You guys are young, there is no reason to rush.
I’m 43 and will be coming back from my honeymoon to an apartment we rent, why is that a big deal? I don’t get that.
Post # 15
So basically you’re looking at a four-year engagement if you want to wait until he’s out (since he wouldn’t start until next fall), which is definitely a long time so I couldn’t fault you for not wanting to wait. I knew a handful of people who got married during law school. My ex and I both went to law school – he started a year or so after I graduated. He proposed in the beginning of his second year and we got married after he graduated and took the bar. I did the bulk of the planning (I was happy to, and he was happy to leave most of it to me, though I asked him for his opinion on food and music and stuff). So when the day came, he pretty much just needed to show up in a tux. 😄 And the length of our engagement (almost two years) was perfect because I never felt rushed.
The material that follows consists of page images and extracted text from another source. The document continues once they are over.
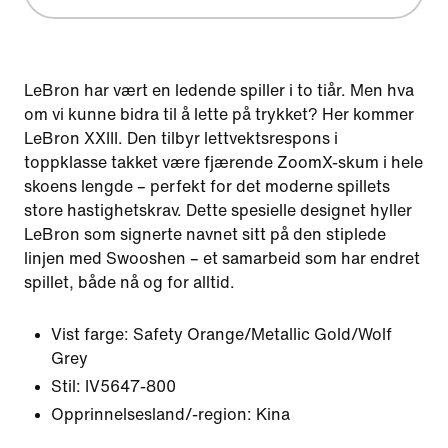
LeBron har vært en ledende spiller i to tiår. Men hva
om vi kunne bidra til å lette på trykket? Her kommer
LeBron XXIII. Den tilbyr lettvektsrespons i
toppklasse takket være fjærende ZoomX-skum i hele
skoens lengde – perfekt for det moderne spillets
store hastighetskrav. Dette spesielle designet hyller
LeBron som signerte navnet sitt på den stiplede
linjen med Swooshen – et samarbeid som har endret
spillet, både nå og for alltid.
Vist farge:
Safety Orange/Metallic Gold/Wolf
Grey
Stil:
IV5647-800
Opprinnelsesland/-region: Kina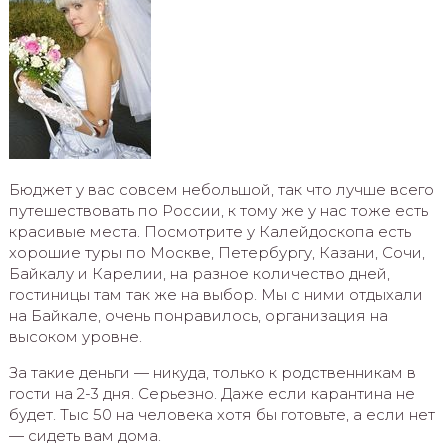
Бюджет у вас совсем небольшой, так что лучше всего
путешествовать по России, к тому же у нас тоже есть
красивые места. Посмотрите у Калейдоскопа есть
хорошие туры по Москве, Петербургу, Казани, Сочи,
Байкалу и Карелии, на разное количество дней,
гостиницы там так же на выбор. Мы с ними отдыхали
на Байкале, очень понравилось, организация на
высоком уровне.
За такие деньги — никуда, только к родственникам в
гости на 2-3 дня. Серьезно. Даже если карантина не
будет. Тыс 50 на человека хотя бы готовьте, а если нет
— сидеть вам дома.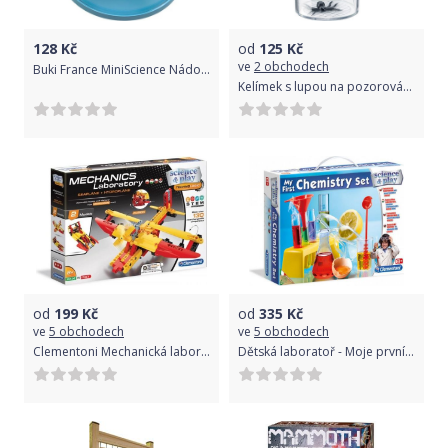
128
Kč
od
125
Kč
ve
2 obchodech
Buki France MiniScience Nádoba na brouky s lupou
Kelímek s lupou na pozorování hmyzu
od
199
Kč
od
335
Kč
ve
5 obchodech
ve
5 obchodech
Clementoni Mechanická laboratoř - Hydroplán, 130 dílků
Dětská laboratoř - Moje první chemická sada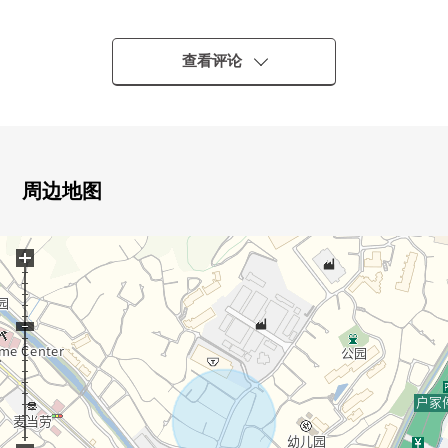
○ 被非常礼貌地使用，室内状态良好
○ 通风、开放感觉在东南、东北角地良好
○ 汽车空间1台有(出自车型的)
查看评论
■ 设备・设计
━━━━━━━━━━━━━━━━━━・・・・・
○ 新房时候层表面涂层(一部分)
○ 在有洗碗机的厨房家务轻松
周边地图
○ 附带浴室烘干机
○ 收纳厨房餐具室，各居室在旁边有壁橱，丰富
+
■ 房源参观的要求随便是
━━━━━━━━━━━━━━━・・・・・
房源参观的要求，其他问题用免费热线或者邮件形式
到户冢Center敬请垂询。
为了更许多的顾客会舒适的会议的提供接待客人的空间
因为是考虑隐私的包房所以小的孩子一起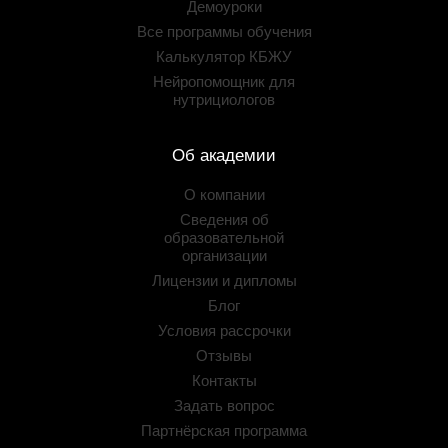
Демоуроки
Все программы обучения
Калькулятор КБЖУ
Нейропомощник для
нутрициологов
Об академии
О компании
Сведения об
образовательной
организации
Лицензии и дипломы
Блог
Условия рассрочки
Отзывы
Контакты
Задать вопрос
Партнёрская программа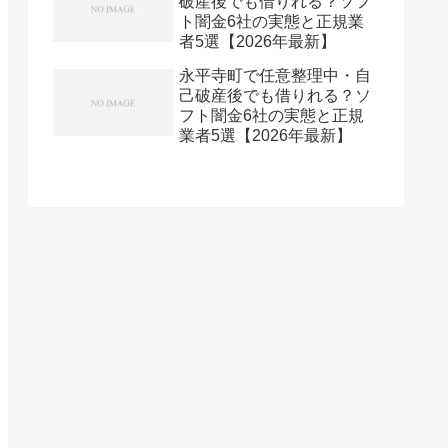
破産後でも借りれる？ソフ
ト闇金6社の実態と正規業
者5選【2026年最新】
永平寺町で任意整理中・自
己破産後でも借りれる？ソ
フト闇金6社の実態と正規
業者5選【2026年最新】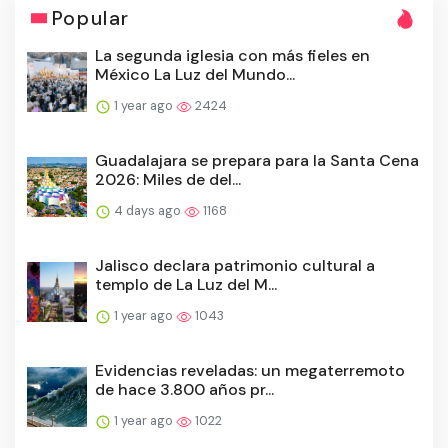
Popular
La segunda iglesia con más fieles en
México La Luz del Mundo...
1 year ago
2424
Guadalajara se prepara para la Santa Cena
2026: Miles de del...
4 days ago
1168
Jalisco declara patrimonio cultural a
templo de La Luz del M...
1 year ago
1043
Evidencias reveladas: un megaterremoto
de hace 3.800 años pr...
1 year ago
1022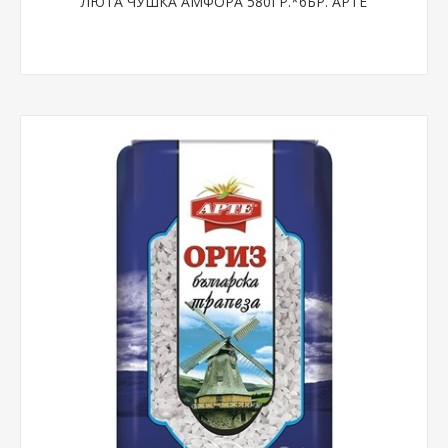
ЛЮТА ЧУШКА АМФОРА 580ГР.*6БР. АРТЕ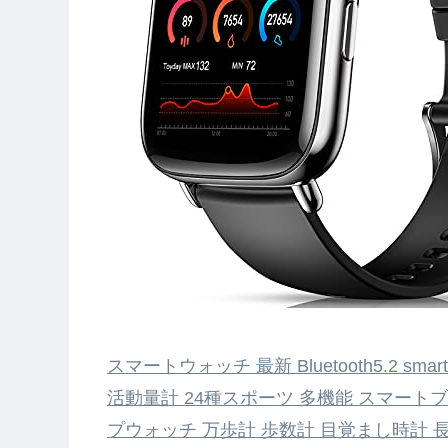
スマートウォッチ 最新 Bluetooth5.2 sm
活動量計 24種スポーツ 多機能 スマートブ
プウォッチ 万歩計 歩数計 目覚まし時計 長座注意 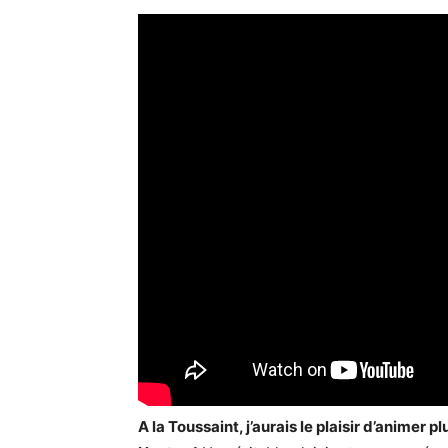
A la Toussaint, j’aurais le plaisir d’animer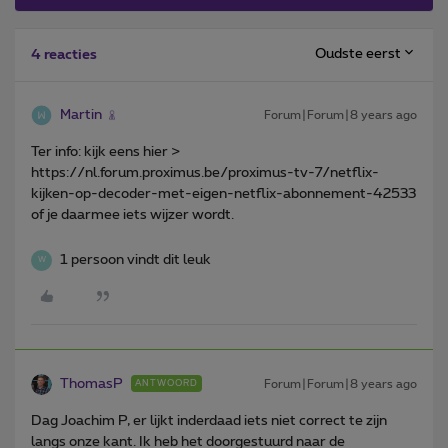
Oudste eerst
4 reacties
Martin
Forum|Forum|8 years ago
Ter info: kijk eens hier >
https://nl.forum.proximus.be/proximus-tv-7/netflix-
kijken-op-decoder-met-eigen-netflix-abonnement-42533
of je daarmee iets wijzer wordt.
1 persoon vindt dit leuk
W
ThomasP
Forum|Forum|8 years ago
ANTWOORD
Dag Joachim P, er lijkt inderdaad iets niet correct te zijn
langs onze kant. Ik heb het doorgestuurd naar de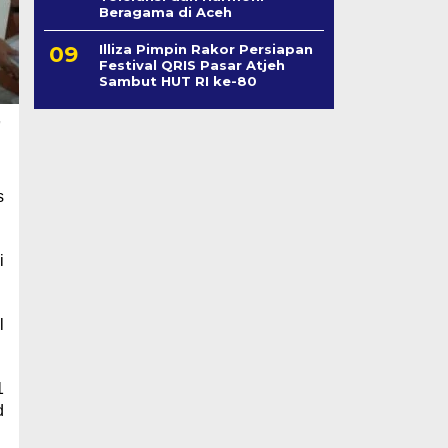
Beragama di Aceh
Illiza Pimpin Rakor Persiapan
Festival QRIS Pasar Atjeh
Sambut HUT RI ke-80
,
s
i
l
1
d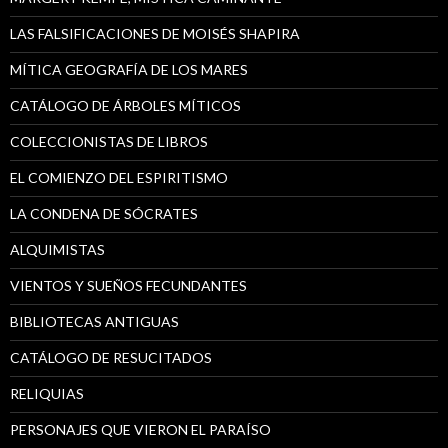
LAS FALSIFICACIONES DE MOISÉS SHAPIRA
MÍTICA GEOGRAFÍA DE LOS MARES
CATÁLOGO DE ÁRBOLES MÍTICOS
COLECCIONISTAS DE LIBROS
EL COMIENZO DEL ESPIRITISMO
LA CONDENA DE SÓCRATES
ALQUIMISTAS
VIENTOS Y SUEÑOS FECUNDANTES
BIBLIOTECAS ANTIGUAS
CATÁLOGO DE RESUCITADOS
RELIQUIAS
PERSONAJES QUE VIERON EL PARAÍSO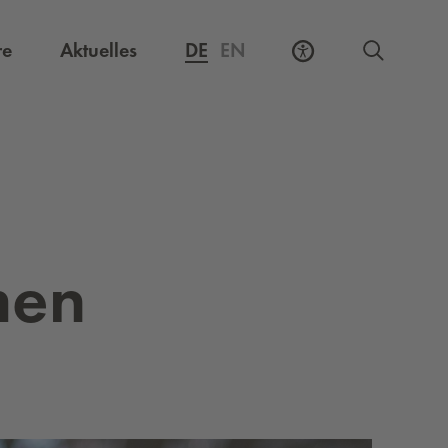
Externer Link, öffnet eine neue Registerkarte
re
Aktuelles
DE
EN
men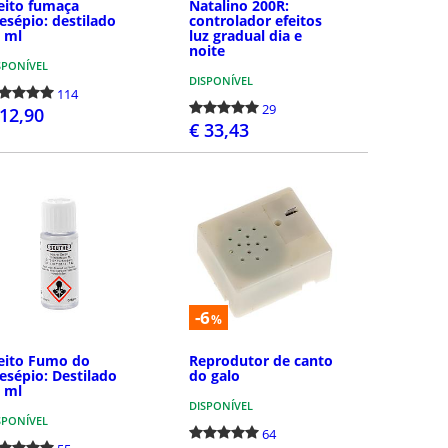
eito fumaça
Natalino 200R:
esépio: destilado
controlador efeitos
 ml
luz gradual dia e
noite
SPONÍVEL
DISPONÍVEL
114
29
 12,90
€ 33,43
COMPRAR
COMPRAR
-6
%
eito Fumo do
Reprodutor de canto
esépio: Destilado
do galo
 ml
DISPONÍVEL
SPONÍVEL
64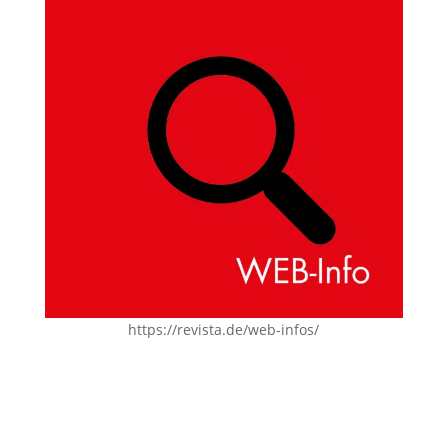
https://revista.de/web-infos/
I would suggest letting him get well settled in his first year before you set a date. See how he adjusts to the stress and workload. See if he’s interested in doing extracurriculars like law review or moot court. Because if he does want to pursue those in his second and third years, his schedule will be insane. Either way, he’s probably not going to be able to visit twenty venues and bakeries and photographers with you, but let’s be real, you can still have a life in law school, so you won’t tank his grades by having a conversation about the guest list one night and chatting here and there about groomsmen and food. And it’s not like life becomes a breeze after law school, because then you’re a lawyer, and I’ve basically been running on a sleep deficit for 7 years (10 counting law school).
Getting married the summer after first or second year is not out of the question; as I said just give him a chance to settle in and see how he’s taking it, and realize that you will probably need to do the bulk of the legwork. I can’t imagine having to visit venues, address invites, DIY decor etc, while in law school. And keep in mind you may have to defer your honeymoon.